▸ INFORMATION GIVEN

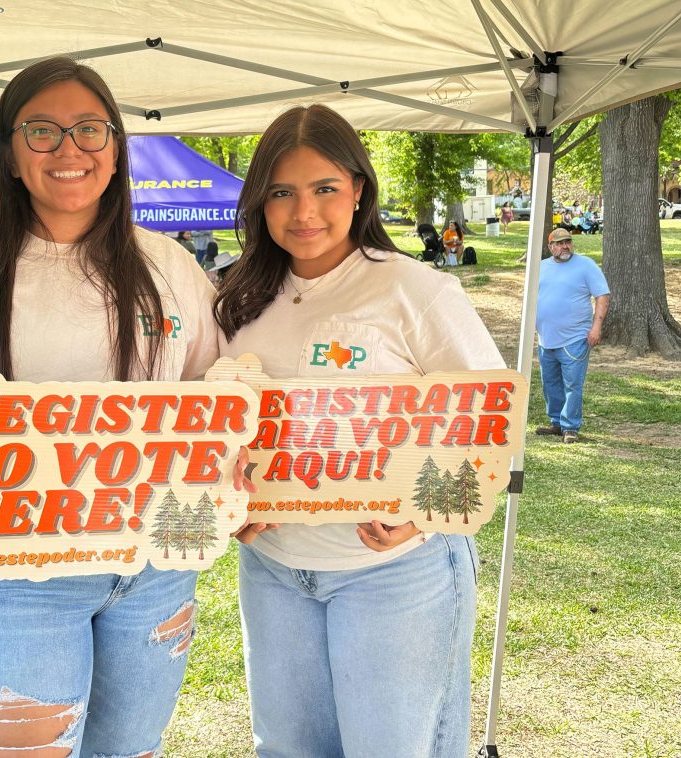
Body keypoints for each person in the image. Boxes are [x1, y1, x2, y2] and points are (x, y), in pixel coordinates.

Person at [0, 57, 220, 757]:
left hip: (156, 566)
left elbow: (217, 397)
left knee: (130, 750)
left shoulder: (172, 268)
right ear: (8, 153)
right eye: (42, 131)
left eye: (90, 129)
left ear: (118, 148)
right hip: (17, 573)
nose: (70, 149)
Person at [213, 104, 504, 757]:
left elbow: (488, 419)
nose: (303, 212)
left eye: (324, 189)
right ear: (259, 201)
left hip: (394, 572)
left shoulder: (412, 290)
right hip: (275, 569)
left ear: (359, 191)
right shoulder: (234, 299)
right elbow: (213, 433)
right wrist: (225, 507)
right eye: (282, 192)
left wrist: (427, 518)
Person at [534, 227, 611, 444]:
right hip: (546, 339)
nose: (565, 246)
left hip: (575, 338)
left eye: (568, 241)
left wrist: (596, 327)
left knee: (572, 384)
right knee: (550, 384)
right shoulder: (541, 267)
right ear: (551, 247)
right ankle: (556, 422)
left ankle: (570, 427)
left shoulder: (585, 265)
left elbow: (602, 296)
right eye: (559, 243)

▸ WHAT THE EXERCISE ASKS
Figure out how many lines above hold "shoulder", then give that number alone.

▸ ANSWER BELOW
5